Rich Kids… acts as a kind of archeological exploration of the lives of the couple, stretching backwards through time from the moment of the fatal car crash in the same way that an Instagram feed does. You’re literally stretching backwards through time, as the story is narrated by writer Alipoor and actress Peyvand Sadeghian, as they guide you down and back through the Instagram feed created for the show.

In a way, this is hypertext performance art, which takes the spirit of an Adam Curtis documentary or James Burke’s Connections and anchors it firmly in an all-too-human tale of excess and youthful rebellion, nestled inside a culture whose income inequality is easy to see if only because we have become largely blinded to that within our own.
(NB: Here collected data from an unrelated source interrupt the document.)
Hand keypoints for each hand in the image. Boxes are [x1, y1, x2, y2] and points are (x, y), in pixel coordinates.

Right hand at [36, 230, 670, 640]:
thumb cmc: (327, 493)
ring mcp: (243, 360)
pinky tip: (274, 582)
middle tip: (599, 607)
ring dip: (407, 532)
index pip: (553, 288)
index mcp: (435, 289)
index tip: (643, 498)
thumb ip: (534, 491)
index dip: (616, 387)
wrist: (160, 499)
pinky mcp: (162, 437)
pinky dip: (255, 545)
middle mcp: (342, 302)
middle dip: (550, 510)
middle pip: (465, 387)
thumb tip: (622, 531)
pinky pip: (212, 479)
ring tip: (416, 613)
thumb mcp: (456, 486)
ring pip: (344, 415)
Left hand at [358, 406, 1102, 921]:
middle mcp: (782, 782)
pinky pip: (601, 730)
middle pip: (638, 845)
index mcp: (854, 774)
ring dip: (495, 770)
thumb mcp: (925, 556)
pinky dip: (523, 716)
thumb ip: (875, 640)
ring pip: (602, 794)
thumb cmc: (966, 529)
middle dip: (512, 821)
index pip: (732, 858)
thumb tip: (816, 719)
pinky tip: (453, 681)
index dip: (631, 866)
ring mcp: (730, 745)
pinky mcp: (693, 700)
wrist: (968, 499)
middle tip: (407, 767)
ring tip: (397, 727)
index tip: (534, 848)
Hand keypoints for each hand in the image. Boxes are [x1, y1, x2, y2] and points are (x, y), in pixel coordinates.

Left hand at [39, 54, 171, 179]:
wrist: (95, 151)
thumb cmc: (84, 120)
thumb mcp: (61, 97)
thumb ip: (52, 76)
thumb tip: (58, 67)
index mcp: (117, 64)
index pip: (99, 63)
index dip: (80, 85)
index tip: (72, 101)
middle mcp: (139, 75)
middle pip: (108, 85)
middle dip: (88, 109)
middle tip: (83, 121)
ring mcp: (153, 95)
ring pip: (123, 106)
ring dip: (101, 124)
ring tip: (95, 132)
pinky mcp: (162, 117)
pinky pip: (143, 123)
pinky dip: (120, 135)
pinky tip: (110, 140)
As we move backwards through time in the lives of Parivash and Mohammad, their personalities—as imagined by Alipoor—gain depth and marks of personal tragedy. The couple isn’t supposed to be together: he’s engaged to someone else; her family doesn’t approve of the relationship. Both of them are wrapped up firmly in a scene that embraces the decadence of Western consumer culture, right down to the selfies filled with expensive watches and illicit booze.

Yet these elements are not left alone to be mere set decoration. They are portals into the currents of the world as a whole, where a version of this story plays out on every continent. Here, form follows content, as Alipoor or Sadeghian instructs us to jump into an Instagram hashtag to witness how rich kids around the world present themselves (spoiler: it’s the same as in Tehran) or into the aesthetic of malls in the ‘90s.

While this all sounds like it is heady or academic, the delivery instead feels like an exciting late night Wikipedia dive, as each element opens a door to a larger world. The dopamine rush of mental connection is as potent a drug as the lines of cocaine which fuel the all night dance parties of our doomed lovers’ lives. It’s at once as familiar as a school film strip and as gloriously discomforting as a late night dorm room conversation with the smartest kid in your school. All of it is pulling back, back, towards something essential in human culture, before pulling the rug out from underneath received wisdom as a whole.

Rich Kids… is one of those rare works that leaves you with more questions than answers. This is to its credit and not its detriment. While the story of Parivash and Mohammad is crystal clear by the time we come to the end of the feeds, the world itself seems lit anew from fresh angles, with the intricacies of history (I didn’t even get into how climate change or the Aztecs factor in) animated by new energy and insights.

Rich Kids: A History of Shopping Malls in Tehran plays again on January 31 and February 2 as part of the Sundance Film Festival’s New Frontier programming (Explorer Passes are still available at $25), and was part of the Under The Radar festival at The Public in NYC.